Problemas de Gênero

A participação cada vez maior de mulheres no podium é questão de tempo.

por Leandro Oliveira

Entre as pequenas intrigas, reverberou (mal) a entrevista que Mariss Jasons realizou no dia 23 de novembro para o jornal inglês “The Telegraph”. Como sói acontecer, uma passagem tangencial mas controversa de sua conversa com Ivan Hewett acabou por ganhar a manchete da matéria: regente mulher “não faz minha cabeça” (“are not my cup of tea”), diz o maestro letão que figura entre os gênios da música de nosso tempo, e certamente entre os mais contra-indicados public outreach de si mesmo.

Hmm, bem. Bem, eu não quero ofender, e eu não estou contra isso, o que seria bem inapropriado. Eu entendo que o mundo mudou, e agora não há profissão que possa ser confinada a esse ou a aquele gênero. Mas é uma questão de costume. Cresci em um mundo diferente e para mim ver uma mulher no pódio… bem, digamos que não faz minha cabeça.

Alguns dias depois, em resposta ao dilúvio de acusações que sofreu por parte de melômanos e outros profissionais da música, ele enviou ao jornal a seguinte mensagem oficial:

Eu venho de uma geração em que a profissão de regente estava quase exclusivamente reservada aos homens. Ainda hoje, muitos mais homens que mulheres seguem atuando profissionalmente. Mas minha observação foi desordenada, desnecessária e contraproducente ao apontar que ainda não estou acostumado a ver as mulheres na plataforma de maestro. Cada uma das minhas colegas mulheres e todas as jovens que desejam se tornar um maestro podem ter certeza do meu apoio, pois todos trabalhamos em busca de um objetivo comum: despertar as pessoas pela arte que amamos tão carinhosamente: a música.

Neste roteiro “williamwackeano”, por óbvio, mesmo após as desculpas, os julgamentos contra o maestro seguiram rigorosos nas redes sociais e por parte de outros sensibilizados pelas questões progressistas. Critica-se inclusive que não lhe tenha sido retirada, até o momento, a Medalha de Ouro oferecida pela Royal Philharmonic Society, oferecida pelos extraordinários serviços prestados à música por Jansons ao longo de sua carreira.

A maestrina Joana Carneiro em ação.
 

Todo o caso interessa pelo que aparentemente é o grande assunto do mundo da música clássica atual – a inclusão. Mais que desnecessária, a observação foi politicamente inábil. Ele poderia ter simplesmente dito: “não ouvi nenhuma mulher que, regendo, chamasse minha atenção”. Seria ainda antipático, mas certamente temperaria seu julgamento assumindo a responsabilidade pela própria ignorância. Vladimir Horowitz fez isso quando estimulado a emitir juízo sobre regentes (homens) de seu tempo.

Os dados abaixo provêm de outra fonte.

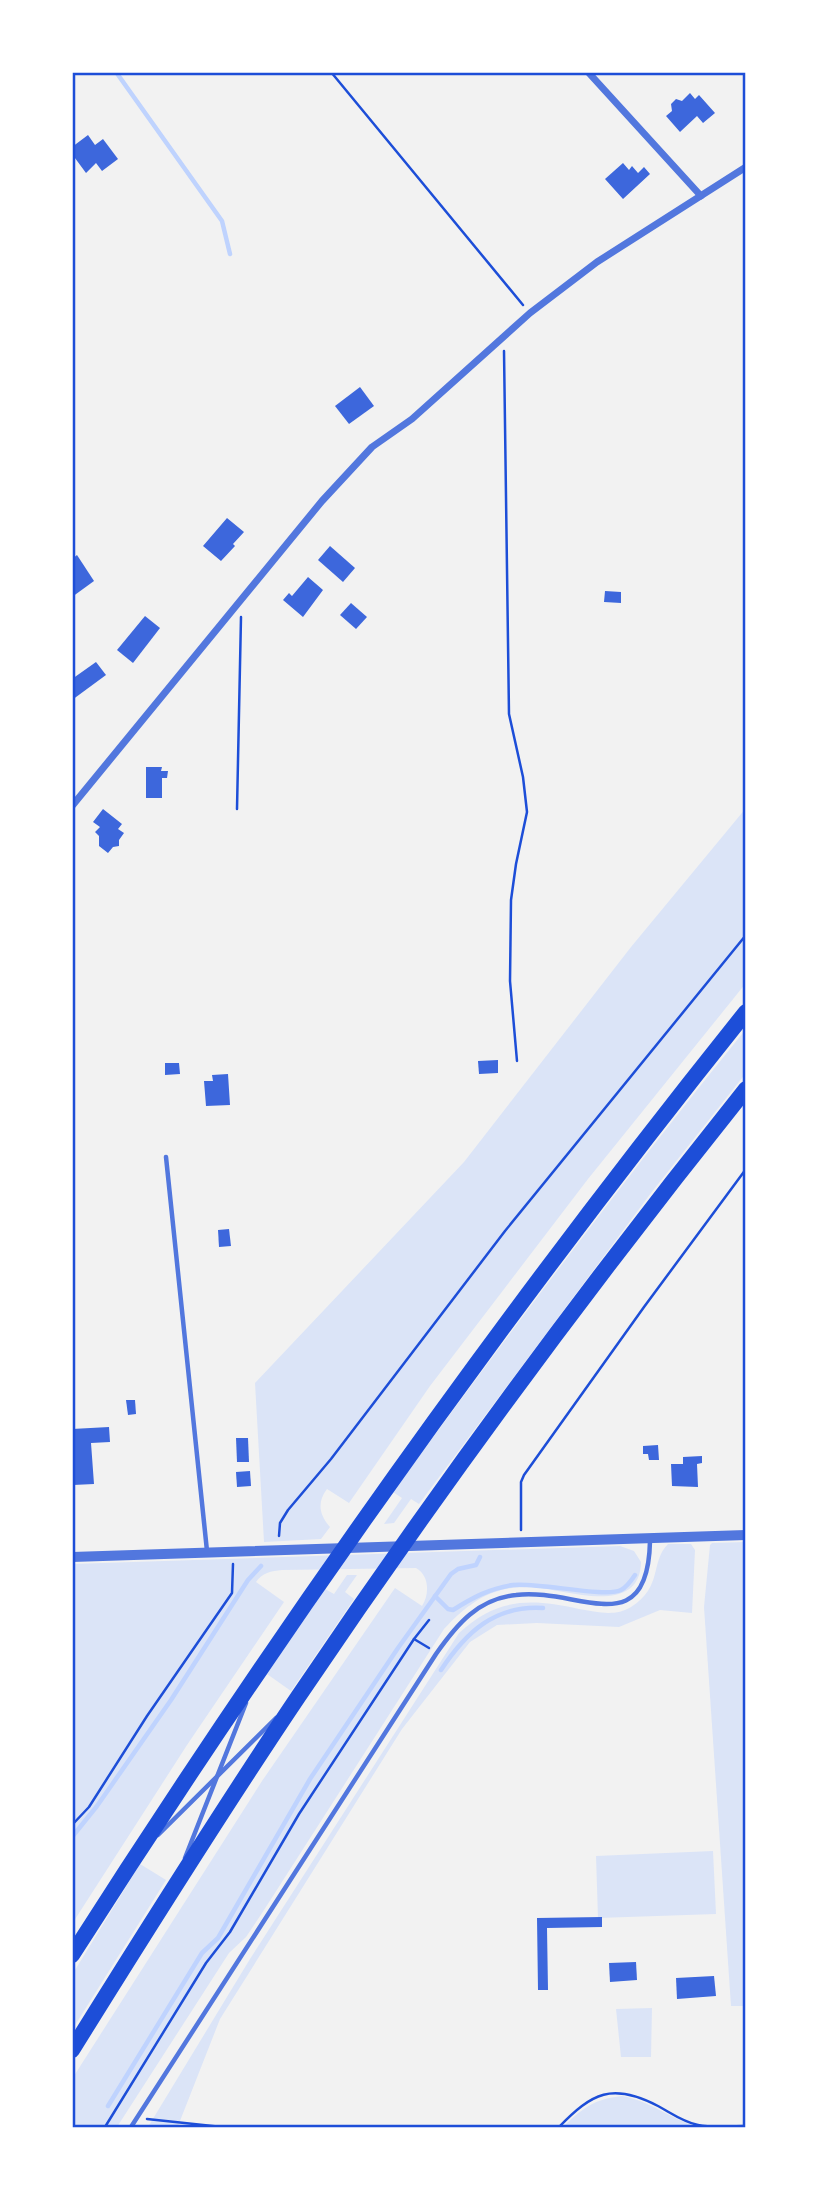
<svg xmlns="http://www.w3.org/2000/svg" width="818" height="2199" font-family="'DejaVu Sans',sans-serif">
<rect width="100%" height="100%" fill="#f2f2f2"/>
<g fill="#dbe4f7">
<path d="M746 808V983L588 1179 430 1386 349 1503 327 1489C317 1502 319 1515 330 1527L321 1539 264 1542 255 1383 464 1162 631 947Z"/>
<path d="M746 1029V1073L651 1193 419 1504 411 1499 394 1523 384 1524 402 1498 393 1492C508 1335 624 1179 746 1029Z"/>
<path d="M746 1542V2006H731L704 1607 710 1545 712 1543Z"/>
<path d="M668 1544H691L695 1550 692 1613 660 1610 619 1627 537 1623 497 1625 470 1642 402 1729 220 2019 178 2126 192 2127H148L250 1959 459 1633C497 1598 530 1598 579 1609 597 1612 615 1617 631 1607 663 1587 650 1562 668 1544Z"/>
<path d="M620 1546 634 1551 641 1562C640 1618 564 1589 532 1587 524 1587 514 1587 506 1589 480 1594 461 1611 444 1629L264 1910 246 1937 229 1953 117 2127H72V2079L262 1781 395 1588 422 1606C430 1594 429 1575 416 1568L282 1570C271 1571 262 1573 256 1582L284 1602 187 1745 72 1924V1564Z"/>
<path d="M347 1575H357L345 1592 354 1599 291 1691 267 1674 325 1589 334 1594Z"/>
<path d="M713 1851 716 1914 598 1918 596 1856Z"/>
<path d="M140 1864 166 1880 72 2030V1975Z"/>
<path d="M652 2008 651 2057H621L616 2009Z"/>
<path d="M622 2096C650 2101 671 2119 698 2127H563C583 2108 594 2099 622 2096Z"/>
</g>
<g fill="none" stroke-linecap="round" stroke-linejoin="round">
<g stroke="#bfd3fe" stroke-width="4.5">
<path d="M116 72 222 221 230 254"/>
<path d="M435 1596 448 1609 453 1610C472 1598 490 1588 513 1585 538 1582 605 1598 621 1590 627 1587 631 1581 635 1575"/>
<path d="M441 1670C466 1632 495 1605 543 1608"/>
<path d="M72 1837 97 1806 171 1700 248 1580 261 1566"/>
<path d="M108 2106 202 1953 218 1938 310 1779 398 1648 451 1574 458 1569 476 1565 480 1557"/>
</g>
</g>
<g fill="#3d67dc">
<path d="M690 93 695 99 699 95 715 113 703 123 697 116 680 132 666 116 672 111 671 104 676 99 682 101Z"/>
<path d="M88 135 95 145 103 139 118 159 102 171 96 163 86 173 72 154V147Z"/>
<path d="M623 163 629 170 632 166 638 173 644 167 650 174 623 199 605 179Z"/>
<path d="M360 387 374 406 349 424 335 406Z"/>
<path d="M227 518 244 532 233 544 235 546 221 561 203 546Z"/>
<path d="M330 546 355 568 343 582 318 560Z"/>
<path d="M77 555 94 581 72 597V559Z"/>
<path d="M308 577 323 590 303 617 283 600 289 593 292 596Z"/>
<path d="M605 591 621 592V603L604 602Z"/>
<path d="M351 603 367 617 356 629 340 615Z"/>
<path d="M145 616 160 628 133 663 117 650Z"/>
<path d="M96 662 106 675 72 700V679Z"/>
<path d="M146 767H162L161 771H168L167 778H162V798H146Z"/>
<path d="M103 809 122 824 118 829 124 833 119 840V846L113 847 108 853 99 846V836L95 832 100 827 93 822Z"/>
<path d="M498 1060V1073L479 1074 478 1061Z"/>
<path d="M165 1063H179L180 1074 165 1075Z"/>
<path d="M228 1074 230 1105 206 1106 204 1081H213L212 1075Z"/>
<path d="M229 1229 231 1246 219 1247 218 1230Z"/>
<path d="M126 1400H135L136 1414 128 1415Z"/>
<path d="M109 1427 110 1442 91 1443 94 1484 73 1485 72 1429Z"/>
<path d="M236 1438H248L249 1462H237Z"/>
<path d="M658 1445 659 1460H649L648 1454H643V1446Z"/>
<path d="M702 1456V1463L697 1464 698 1487 672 1486 671 1464H683V1457Z"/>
<path d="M250 1471 251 1486 237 1487 236 1472Z"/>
<path d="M602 1917V1927L547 1928 548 1990H538L537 1918Z"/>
<path d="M636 1962 637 1980 610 1982 609 1963Z"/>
<path d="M714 1976 716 1996 677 1999 676 1978Z"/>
</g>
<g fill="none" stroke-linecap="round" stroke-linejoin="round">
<g stroke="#1d4ed8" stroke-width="2.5">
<path d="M331 72 523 305"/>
<path d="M504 351 509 714 523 777 527 812 516 864 511 900 510 981 517 1061"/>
<path d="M237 809 241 617"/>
<path d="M521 1530V1482L524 1475 644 1307 746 1169"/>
<path d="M279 1536 280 1523 288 1510 331 1459 505 1231 746 935"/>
<path d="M414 1639 429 1648"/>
<path d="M72 1825 89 1807 147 1716 232 1593 233 1564"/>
<path d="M147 2119 222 2127"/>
<path d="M105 2127 206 1963 230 1932 299 1814 414 1639 429 1620"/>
<path d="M559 2127C592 2093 612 2082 658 2106 671 2113 683 2122 698 2125 713 2128 730 2126 746 2126"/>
</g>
<g stroke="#5277de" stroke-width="4.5">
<path d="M166 1157 207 1551"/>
<path d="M158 1835 276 1718"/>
<path d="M185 1858 246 1703"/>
<path d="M131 2127 436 1654C457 1624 478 1599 516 1595 577 1587 648 1645 650 1541"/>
</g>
<g stroke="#5277de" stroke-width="7">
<path d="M588 72 701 196"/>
<path d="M72 806 322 501 372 447 412 419 530 313 597 262 746 167"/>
</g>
<path stroke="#5277de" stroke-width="10" d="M72 1557 746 1535"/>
<g stroke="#1d4ed8" stroke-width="16">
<path d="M72 1955C280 1629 504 1314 746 1012"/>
<path d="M72 2050C146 1931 220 1813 298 1697 439 1488 589 1285 746 1089"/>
</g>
</g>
<rect width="818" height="2199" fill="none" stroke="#ffffff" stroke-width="147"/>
<rect x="74" y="74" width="670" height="2052" fill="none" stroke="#1d4ed8" stroke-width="2.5"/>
</svg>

Resta claro para mim que após os esforços de artistas como Nadia Boulanger (1887 – 1979) e Veronika Dudarova (1916 – 2009) e mais tarde de Marin Alsop e Simone Young, a participação cada vez maior de mulheres no podium, em termos absolutos e relativos, é questão de tempo. E mais: temos tantos talentos mulheres atuando profissionalmente – cito Laurence Equilbey, Emmanuelle Hâim ou a mais que genial Barbara Hannigan  – e tantas entre aquelas artistas sérias em franca ascenção da nova geração (Simone Menezes, Valentina Peleggi, Tara Simoncic e Alondra de la Parra, para ficar entre as que nós acompanhamos de perto), que é provável citarmos em breve uma regente do nível dos grandes – e sugiro grandes, entre os vivos, nomes como Barenboim, Gergiev ou… Jansons.

Na idade destas últimas, apenas Barenboim era grande: e isso diz menos de personalidade artística que prodígio. Talvez esteja já entre nós, as grandes regentes do futuro, talvez nã. Não importa. Os grandes são raros, de qualquer modo, e isso independe de sexo.